Over the centuries, the concept of depression has undergone enormous transformation. Early on, it was thought that people who experienced sadness and negative thinking were possessed by some external demonic force that required excision. Hippocrates and the ancient Greeks believed that mental problems were the result of an imbalance of four bodily fluids, or humors: blood, yellow bile, black bile, and phlegm. Melancholia was linked to an excess of black bile, which had to be purged from the body through bloodletting. Early Christianity viewed depression as punishment for temptation by the devil and the depravity of sin. Great thinkers of the Renaissance, on the other hand, saw an upside to depression as a possible catalyst for genius, fueling literary and artistic creation. By the time Lincoln was born in the early 19th century, a distinction had been made between melancholia, which was defined as all-encompassing despair, and the melancholic temperament, which made people gloomy but also imbued them with sensitivity and keen analytic reasoning.
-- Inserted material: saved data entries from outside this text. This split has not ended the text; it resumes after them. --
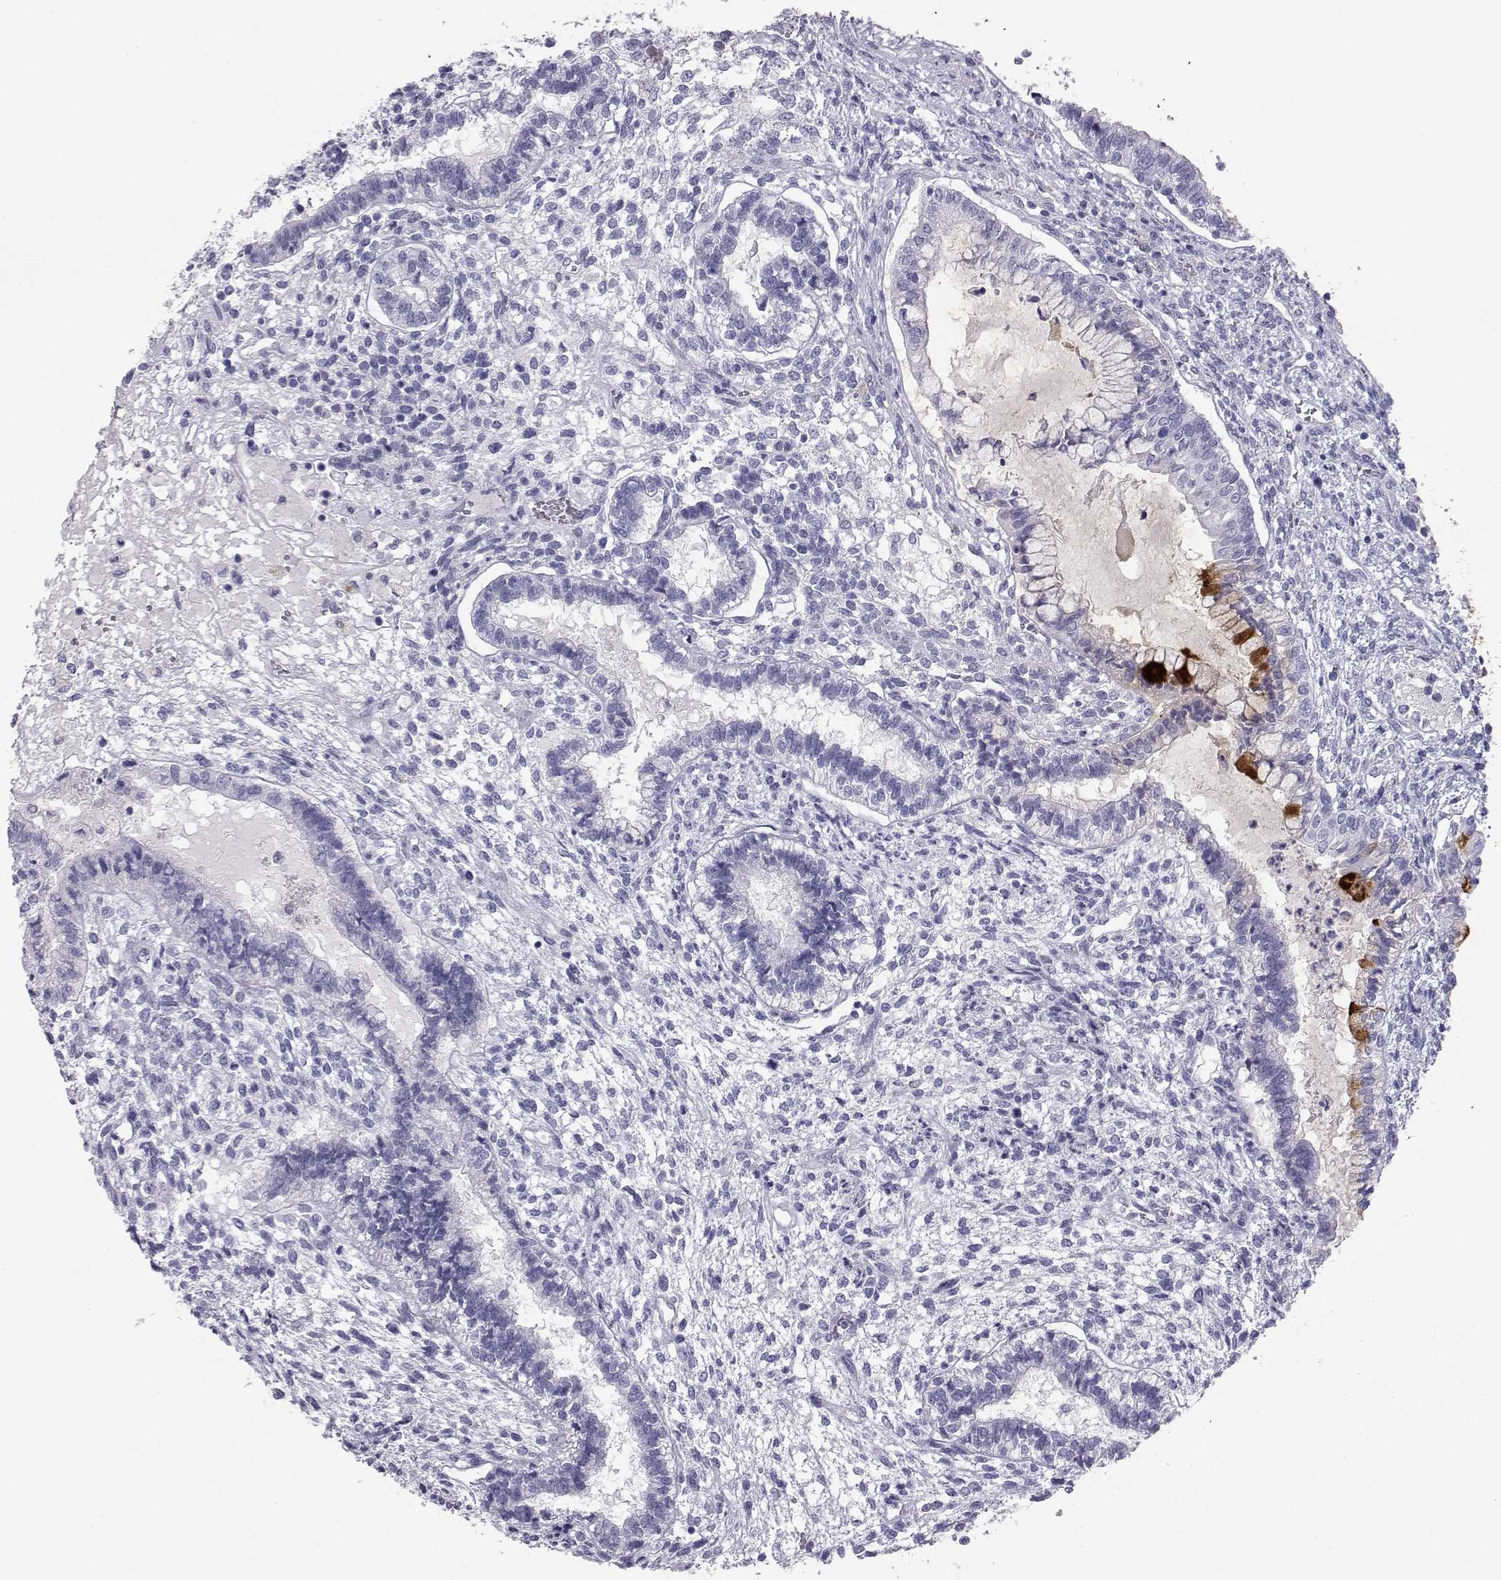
{"staining": {"intensity": "strong", "quantity": "<25%", "location": "cytoplasmic/membranous"}, "tissue": "testis cancer", "cell_type": "Tumor cells", "image_type": "cancer", "snomed": [{"axis": "morphology", "description": "Carcinoma, Embryonal, NOS"}, {"axis": "topography", "description": "Testis"}], "caption": "Embryonal carcinoma (testis) stained for a protein (brown) displays strong cytoplasmic/membranous positive expression in about <25% of tumor cells.", "gene": "ITLN2", "patient": {"sex": "male", "age": 37}}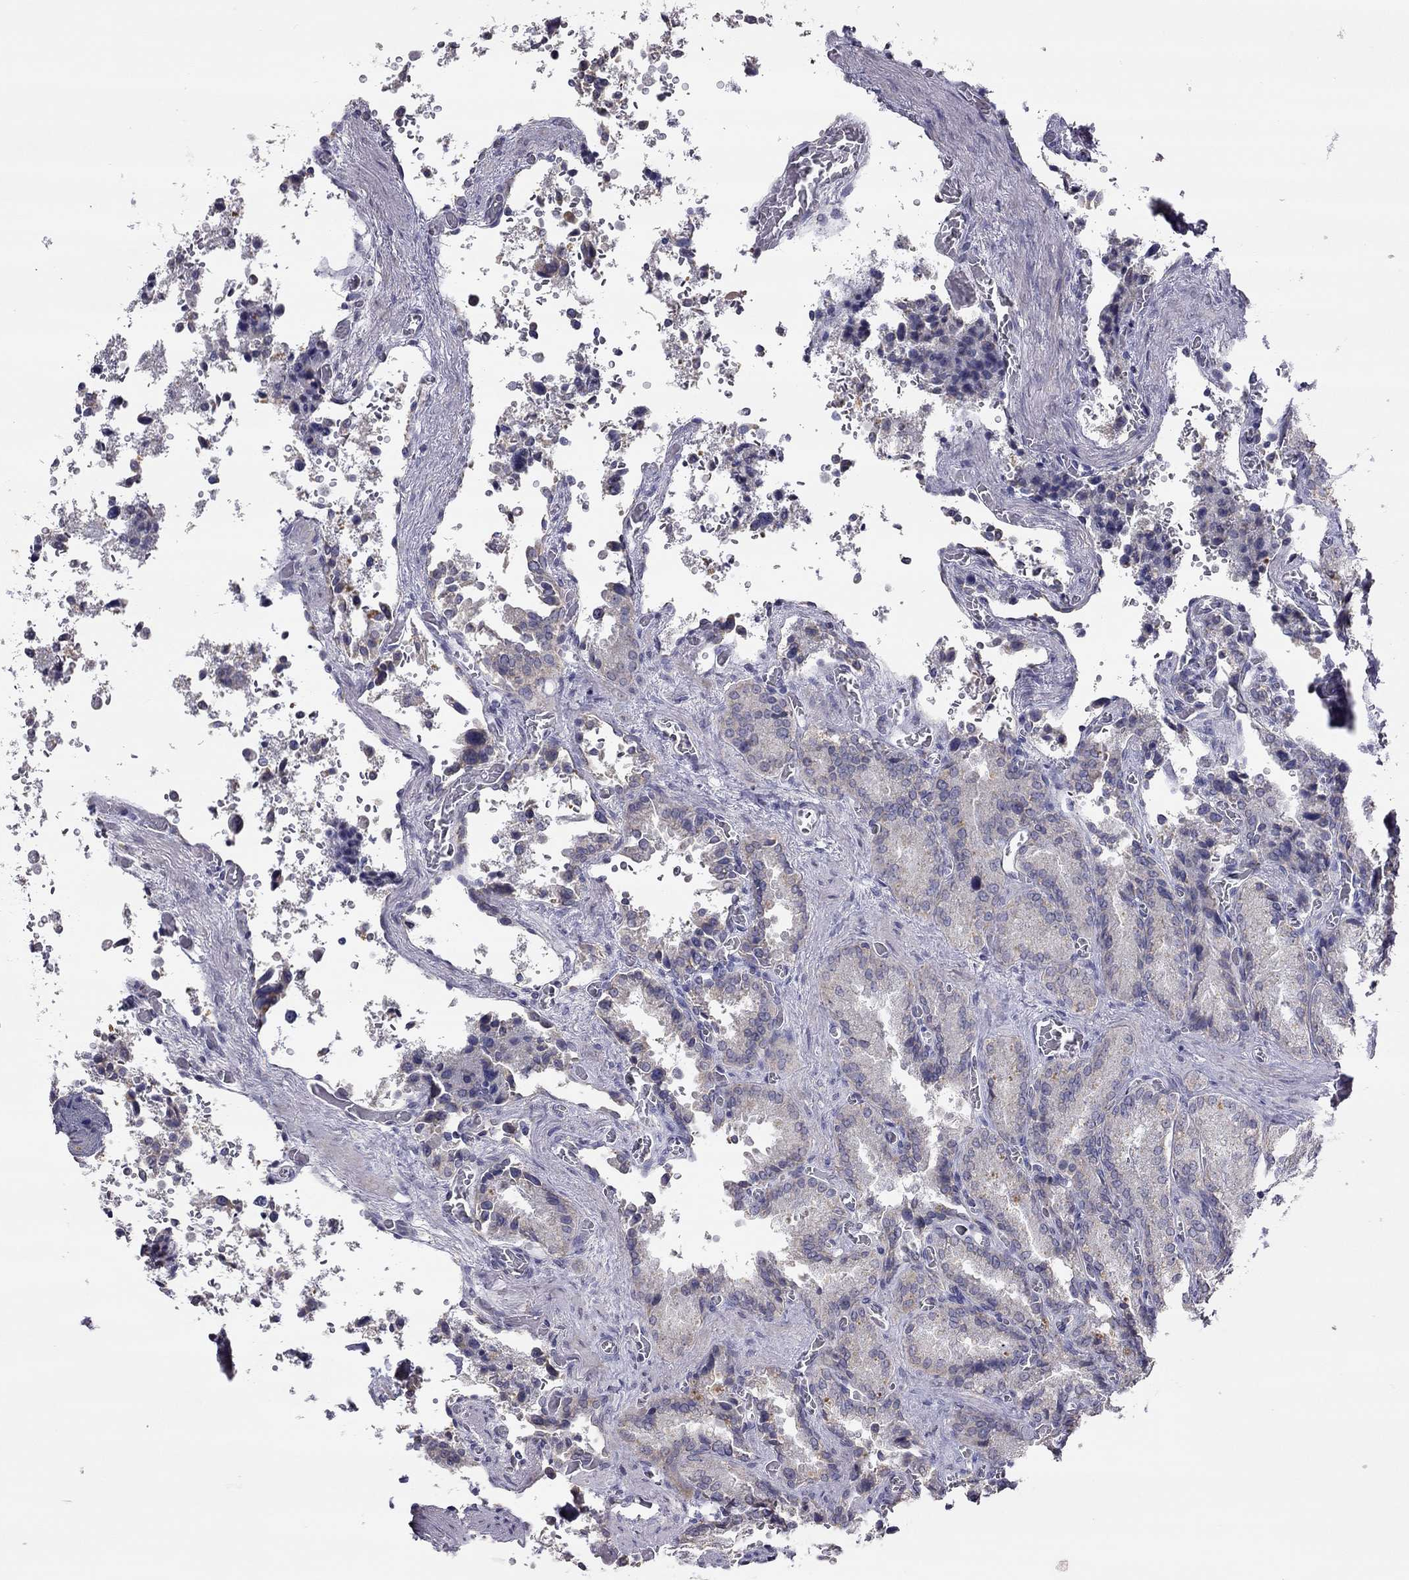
{"staining": {"intensity": "negative", "quantity": "none", "location": "none"}, "tissue": "seminal vesicle", "cell_type": "Glandular cells", "image_type": "normal", "snomed": [{"axis": "morphology", "description": "Normal tissue, NOS"}, {"axis": "topography", "description": "Seminal veicle"}], "caption": "Glandular cells show no significant protein staining in unremarkable seminal vesicle. (DAB (3,3'-diaminobenzidine) immunohistochemistry (IHC), high magnification).", "gene": "LRIT3", "patient": {"sex": "male", "age": 37}}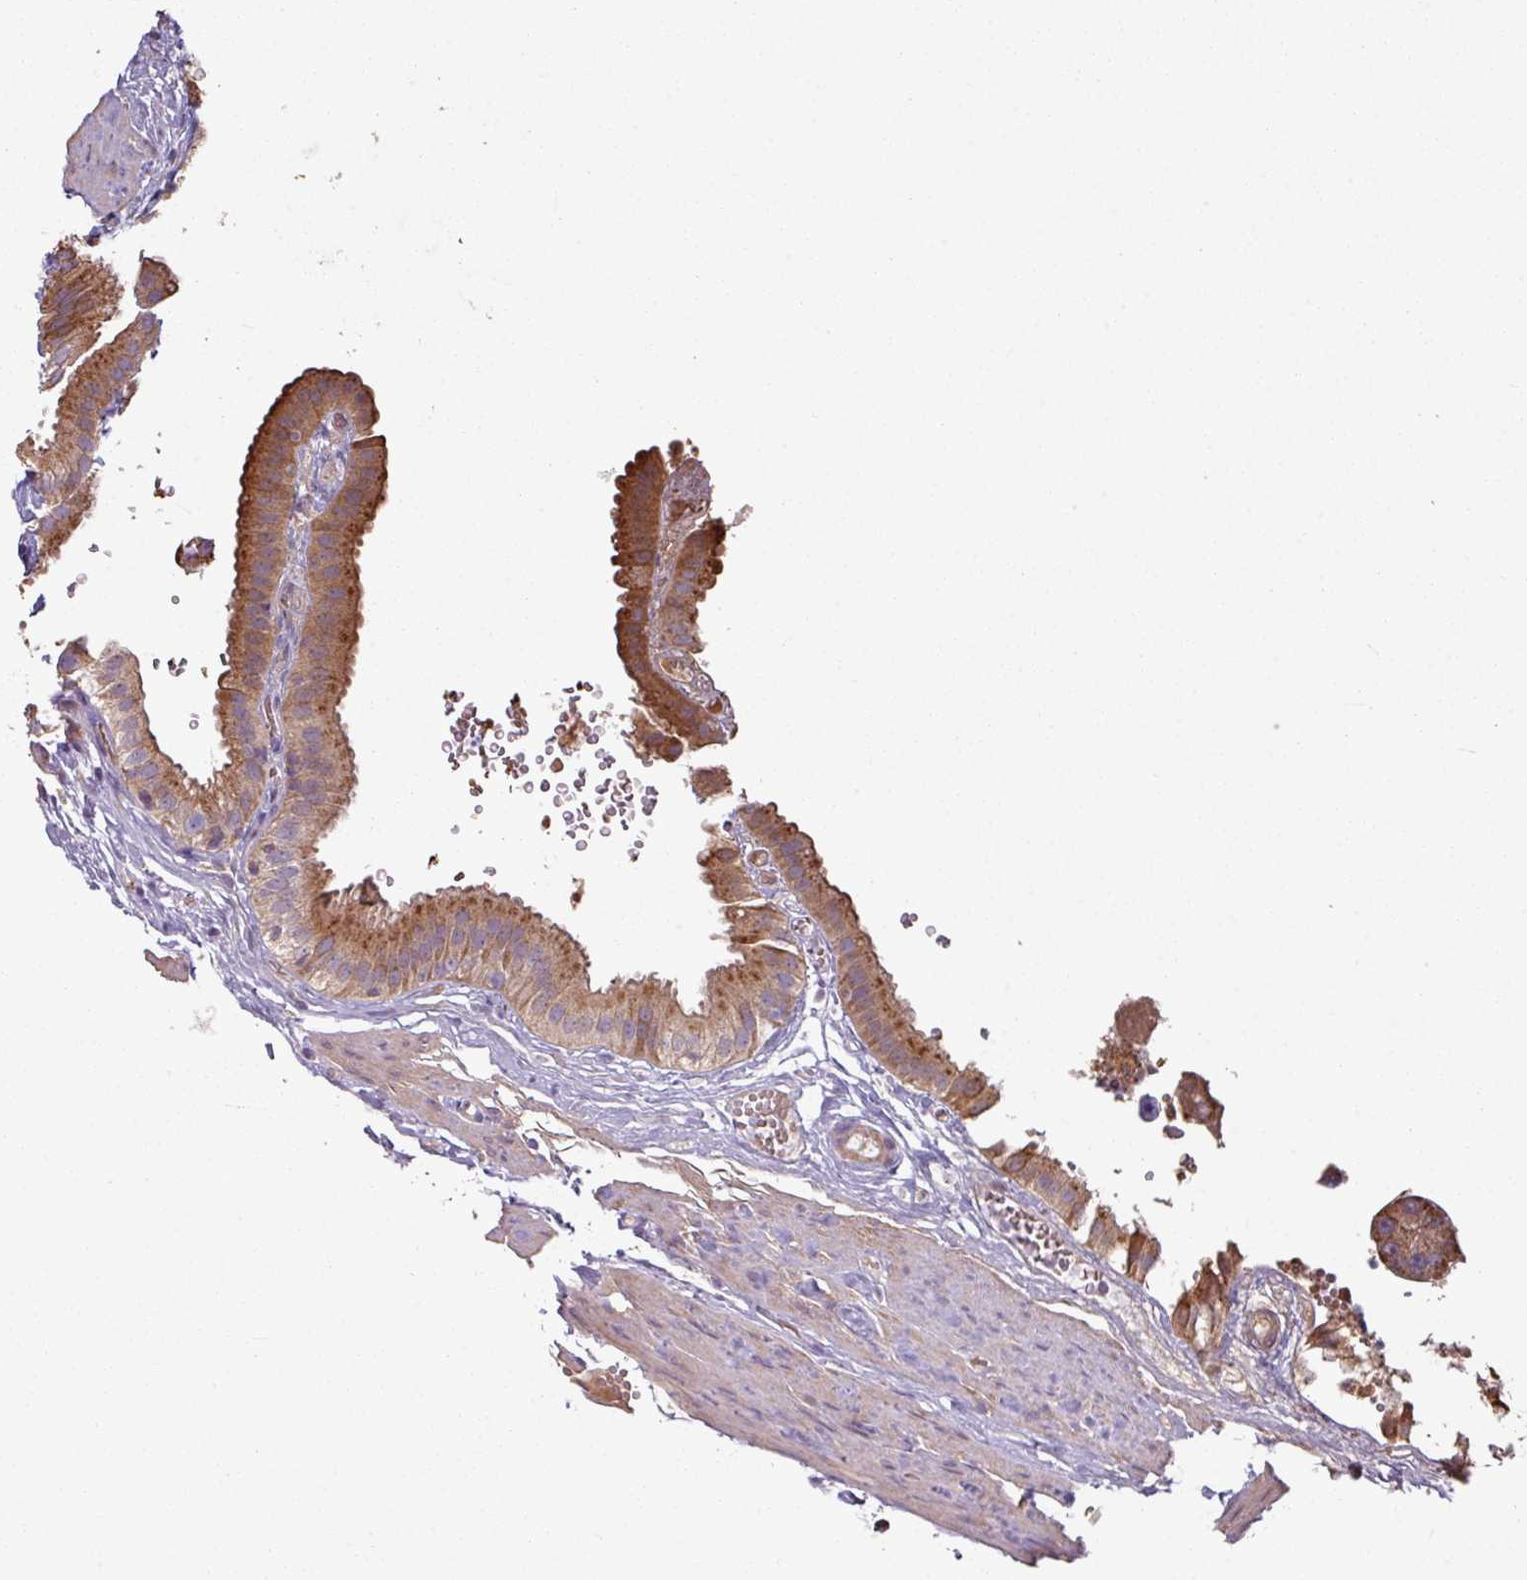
{"staining": {"intensity": "strong", "quantity": ">75%", "location": "cytoplasmic/membranous"}, "tissue": "gallbladder", "cell_type": "Glandular cells", "image_type": "normal", "snomed": [{"axis": "morphology", "description": "Normal tissue, NOS"}, {"axis": "topography", "description": "Gallbladder"}], "caption": "The image reveals immunohistochemical staining of unremarkable gallbladder. There is strong cytoplasmic/membranous positivity is identified in about >75% of glandular cells. The protein of interest is shown in brown color, while the nuclei are stained blue.", "gene": "NHSL2", "patient": {"sex": "female", "age": 61}}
Although Lincoln clearly experienced depressive episodes, not everybody agrees that he had full-blown clinical depression. One of the greatest sticking points revolves around the balance between Lincoln's moods and his accomplishments. How does a man suffering from depression preside over a country in strife, write the Gettysburg Address, quash slavery, and still seem to retain a rich sense
of humor and even gaiety at times? Depression and productivity do seem an unlikely match. Skeptics assert that Lincoln could not have succeeded as president and been chronically depressed at the same time. “It is impossible to reconcile this debilitating disease with the Lincoln who labored tirelessly and effectively during his demanding presidency,” Harold Holzer, a leading Lincoln scholar, has written. Without treatment, Holzer argues, many depressed people who lived during Lincoln's era went mad or committed suicide: “Clinically depressed people often can't get out of bed, let alone command an army.”